> _Dataset excerpt_
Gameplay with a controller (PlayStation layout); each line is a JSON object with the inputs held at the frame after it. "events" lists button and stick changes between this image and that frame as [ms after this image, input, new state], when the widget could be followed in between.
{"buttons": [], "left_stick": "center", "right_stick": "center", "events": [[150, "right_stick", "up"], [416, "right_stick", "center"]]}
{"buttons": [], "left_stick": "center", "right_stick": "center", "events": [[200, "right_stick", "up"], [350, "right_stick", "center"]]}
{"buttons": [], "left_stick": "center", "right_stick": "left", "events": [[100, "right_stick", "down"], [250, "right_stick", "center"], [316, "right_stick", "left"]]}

> _Problem to solve_
Nothing in the data above may be skipped; repeat it all exactly.

> _Solution to the exercise_
Gameplay with a controller (PlayStation layout); each line is a JSON object with the inputs held at the frame after it. "events" lists button and stick changes between this image and that frame as [ms after this image, input, new state], when the widget could be followed in between.
{"buttons": [], "left_stick": "center", "right_stick": "center", "events": [[150, "right_stick", "up"], [416, "right_stick", "center"]]}
{"buttons": [], "left_stick": "center", "right_stick": "center", "events": [[200, "right_stick", "up"], [350, "right_stick", "center"]]}
{"buttons": [], "left_stick": "center", "right_stick": "left", "events": [[100, "right_stick", "down"], [250, "right_stick", "center"], [316, "right_stick", "left"]]}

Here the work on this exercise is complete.